Houses of the Baikal Amur camp guardsBAM History Museum
Apart from the use of slave prisoner labor, the evil genius Frenkel dreamt up another innovation - a differentiated prisoner diet. Back in the 1920s the ration had been the same for all arrestees, but under the "Frenkel method" rations were issued in accordance with the degree to which prisoners met their work targets (which were frequently set unrealistically high).
Frenkel is remembered by contemporaries as power-loving and demanding, but at the same time as a very well-read man endowed with a phenomenal memory. Even on the White Sea Canal construction site he used to go around foppishly with a walking cane, and he had a "sinister Hitler moustache".
In 1947, Frenkel, by now an NKVD general, was retired on health grounds. Historian Vadim Erlikhman believes Frenkel left the service feigning a serious illness since he felt that the clouds were darkening over him at a time when anti-semitism was on the rise in the USSR.
He lived out his final years modestly and even a little secretively, evidently afraid that the security authorities would come looking for him.
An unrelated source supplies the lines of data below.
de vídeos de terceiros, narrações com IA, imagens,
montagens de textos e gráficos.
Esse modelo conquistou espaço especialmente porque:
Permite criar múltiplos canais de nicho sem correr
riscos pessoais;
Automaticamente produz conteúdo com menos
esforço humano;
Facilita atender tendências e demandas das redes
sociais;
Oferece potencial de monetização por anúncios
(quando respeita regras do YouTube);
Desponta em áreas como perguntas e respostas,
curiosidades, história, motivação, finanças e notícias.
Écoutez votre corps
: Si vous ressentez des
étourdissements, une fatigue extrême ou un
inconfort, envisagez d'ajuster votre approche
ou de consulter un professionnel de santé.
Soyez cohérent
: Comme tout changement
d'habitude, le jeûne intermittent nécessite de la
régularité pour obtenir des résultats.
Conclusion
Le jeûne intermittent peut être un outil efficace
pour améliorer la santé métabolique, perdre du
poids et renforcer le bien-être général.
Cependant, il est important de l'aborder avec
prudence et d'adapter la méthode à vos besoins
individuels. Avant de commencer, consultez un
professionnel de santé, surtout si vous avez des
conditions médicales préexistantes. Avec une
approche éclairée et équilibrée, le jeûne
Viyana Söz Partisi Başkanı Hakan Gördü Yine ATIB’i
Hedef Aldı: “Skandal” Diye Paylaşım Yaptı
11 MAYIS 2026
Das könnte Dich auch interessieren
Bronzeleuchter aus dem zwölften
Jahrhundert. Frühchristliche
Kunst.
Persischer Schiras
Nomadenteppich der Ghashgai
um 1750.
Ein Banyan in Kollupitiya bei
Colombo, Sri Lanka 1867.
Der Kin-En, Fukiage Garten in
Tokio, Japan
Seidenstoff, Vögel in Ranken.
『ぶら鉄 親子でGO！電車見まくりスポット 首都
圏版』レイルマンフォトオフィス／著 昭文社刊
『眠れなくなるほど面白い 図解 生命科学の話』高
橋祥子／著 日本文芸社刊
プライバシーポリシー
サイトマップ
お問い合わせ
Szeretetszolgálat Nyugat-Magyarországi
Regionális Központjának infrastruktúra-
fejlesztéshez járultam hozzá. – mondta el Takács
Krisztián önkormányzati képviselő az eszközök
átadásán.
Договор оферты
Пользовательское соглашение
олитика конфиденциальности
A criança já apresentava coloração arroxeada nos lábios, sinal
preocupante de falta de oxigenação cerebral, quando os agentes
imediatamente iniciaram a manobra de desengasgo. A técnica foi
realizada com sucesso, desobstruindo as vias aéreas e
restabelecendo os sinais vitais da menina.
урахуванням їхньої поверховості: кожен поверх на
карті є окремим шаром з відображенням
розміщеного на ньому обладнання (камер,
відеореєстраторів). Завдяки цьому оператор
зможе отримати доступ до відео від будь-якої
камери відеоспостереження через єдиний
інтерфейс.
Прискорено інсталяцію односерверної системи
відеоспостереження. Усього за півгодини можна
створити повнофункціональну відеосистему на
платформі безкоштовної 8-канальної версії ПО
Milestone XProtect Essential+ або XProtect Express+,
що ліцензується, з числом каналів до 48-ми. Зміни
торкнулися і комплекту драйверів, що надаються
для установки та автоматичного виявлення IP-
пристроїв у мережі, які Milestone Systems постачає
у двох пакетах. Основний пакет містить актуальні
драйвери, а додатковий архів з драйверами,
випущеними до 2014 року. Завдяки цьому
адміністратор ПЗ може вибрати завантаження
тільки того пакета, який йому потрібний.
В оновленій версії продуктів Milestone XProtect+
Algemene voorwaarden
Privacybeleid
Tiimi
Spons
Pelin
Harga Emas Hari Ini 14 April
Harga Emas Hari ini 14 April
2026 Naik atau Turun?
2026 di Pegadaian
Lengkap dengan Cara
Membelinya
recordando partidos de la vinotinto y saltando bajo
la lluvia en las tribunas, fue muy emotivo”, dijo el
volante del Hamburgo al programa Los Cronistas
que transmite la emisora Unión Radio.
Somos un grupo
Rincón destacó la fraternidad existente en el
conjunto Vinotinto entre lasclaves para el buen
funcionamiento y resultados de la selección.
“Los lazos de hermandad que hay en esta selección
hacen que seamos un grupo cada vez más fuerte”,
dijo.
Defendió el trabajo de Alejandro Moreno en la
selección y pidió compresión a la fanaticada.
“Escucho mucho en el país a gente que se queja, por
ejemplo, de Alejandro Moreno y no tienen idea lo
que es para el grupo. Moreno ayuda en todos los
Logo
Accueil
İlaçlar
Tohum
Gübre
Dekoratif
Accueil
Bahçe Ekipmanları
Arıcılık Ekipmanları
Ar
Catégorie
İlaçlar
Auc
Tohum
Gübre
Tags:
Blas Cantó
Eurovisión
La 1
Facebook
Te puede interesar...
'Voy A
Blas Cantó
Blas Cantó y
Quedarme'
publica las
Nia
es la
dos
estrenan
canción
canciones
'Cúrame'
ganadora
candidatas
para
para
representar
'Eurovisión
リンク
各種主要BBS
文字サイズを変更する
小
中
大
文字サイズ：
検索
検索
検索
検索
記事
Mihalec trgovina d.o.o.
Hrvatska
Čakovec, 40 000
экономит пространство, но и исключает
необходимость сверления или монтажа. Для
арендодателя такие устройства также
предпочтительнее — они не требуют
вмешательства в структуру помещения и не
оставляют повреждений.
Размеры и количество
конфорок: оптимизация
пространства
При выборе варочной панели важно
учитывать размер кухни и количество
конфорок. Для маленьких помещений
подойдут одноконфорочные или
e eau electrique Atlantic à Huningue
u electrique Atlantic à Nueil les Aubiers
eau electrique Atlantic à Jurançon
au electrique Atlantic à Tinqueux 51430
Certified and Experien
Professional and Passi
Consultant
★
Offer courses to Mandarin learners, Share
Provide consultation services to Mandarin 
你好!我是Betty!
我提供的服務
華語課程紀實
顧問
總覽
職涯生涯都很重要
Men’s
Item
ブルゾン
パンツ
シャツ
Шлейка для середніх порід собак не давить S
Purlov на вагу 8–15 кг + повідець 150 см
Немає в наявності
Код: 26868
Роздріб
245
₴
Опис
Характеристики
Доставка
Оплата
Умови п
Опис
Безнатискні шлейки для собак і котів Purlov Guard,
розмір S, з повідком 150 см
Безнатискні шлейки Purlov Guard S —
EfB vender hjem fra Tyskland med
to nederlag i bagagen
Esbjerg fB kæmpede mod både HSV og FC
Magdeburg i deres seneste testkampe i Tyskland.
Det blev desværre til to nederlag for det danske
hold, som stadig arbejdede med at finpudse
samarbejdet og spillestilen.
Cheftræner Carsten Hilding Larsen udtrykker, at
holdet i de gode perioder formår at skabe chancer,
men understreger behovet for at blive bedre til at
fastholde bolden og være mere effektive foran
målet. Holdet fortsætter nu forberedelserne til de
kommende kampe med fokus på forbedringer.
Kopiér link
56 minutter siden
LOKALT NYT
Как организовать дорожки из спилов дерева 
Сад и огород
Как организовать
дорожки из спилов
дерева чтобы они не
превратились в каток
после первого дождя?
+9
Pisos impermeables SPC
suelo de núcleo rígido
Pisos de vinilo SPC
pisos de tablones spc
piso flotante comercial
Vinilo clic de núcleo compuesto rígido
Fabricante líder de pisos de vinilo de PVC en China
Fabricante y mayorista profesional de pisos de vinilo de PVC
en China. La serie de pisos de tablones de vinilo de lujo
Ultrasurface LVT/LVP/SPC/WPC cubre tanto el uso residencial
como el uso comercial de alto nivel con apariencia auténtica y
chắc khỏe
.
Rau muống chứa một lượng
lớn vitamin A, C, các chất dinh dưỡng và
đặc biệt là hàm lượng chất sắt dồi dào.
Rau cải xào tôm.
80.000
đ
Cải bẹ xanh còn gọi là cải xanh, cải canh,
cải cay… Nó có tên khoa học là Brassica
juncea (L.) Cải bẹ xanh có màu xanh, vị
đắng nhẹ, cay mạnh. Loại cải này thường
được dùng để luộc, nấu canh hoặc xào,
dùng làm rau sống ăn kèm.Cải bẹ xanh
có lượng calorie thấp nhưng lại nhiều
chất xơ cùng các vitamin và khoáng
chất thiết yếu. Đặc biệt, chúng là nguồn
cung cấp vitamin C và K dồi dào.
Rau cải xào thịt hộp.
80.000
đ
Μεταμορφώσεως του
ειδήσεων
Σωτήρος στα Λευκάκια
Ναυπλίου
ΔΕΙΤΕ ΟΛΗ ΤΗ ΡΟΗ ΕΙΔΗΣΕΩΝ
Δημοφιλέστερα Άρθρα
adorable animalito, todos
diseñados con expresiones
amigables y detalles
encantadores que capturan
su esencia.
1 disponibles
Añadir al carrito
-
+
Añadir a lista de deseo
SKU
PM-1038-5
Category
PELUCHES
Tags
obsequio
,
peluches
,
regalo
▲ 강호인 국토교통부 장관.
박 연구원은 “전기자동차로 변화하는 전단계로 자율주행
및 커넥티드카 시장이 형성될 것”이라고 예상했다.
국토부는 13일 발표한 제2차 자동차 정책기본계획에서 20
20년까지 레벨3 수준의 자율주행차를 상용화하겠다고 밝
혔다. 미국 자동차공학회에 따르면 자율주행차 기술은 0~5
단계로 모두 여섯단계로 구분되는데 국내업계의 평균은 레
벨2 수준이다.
Erlikhman writes that Frenkel kept a "prison kit" containing dried bread and a change of underwear under his bed. He did not go into details about his former line of work, and merely used to say that he had built roads. He did not leave any memoirs, either. Frenkel was lucky not to end up inside the system that he had himself devised in such detail. Many of his colleagues from the repressive system were not so lucky. He is known to have died of natural causes in his Moscow flat aged 76. "His peaceful death in 1960 was the final triumph of Naftaly Frenkel," Erlikhman wrote.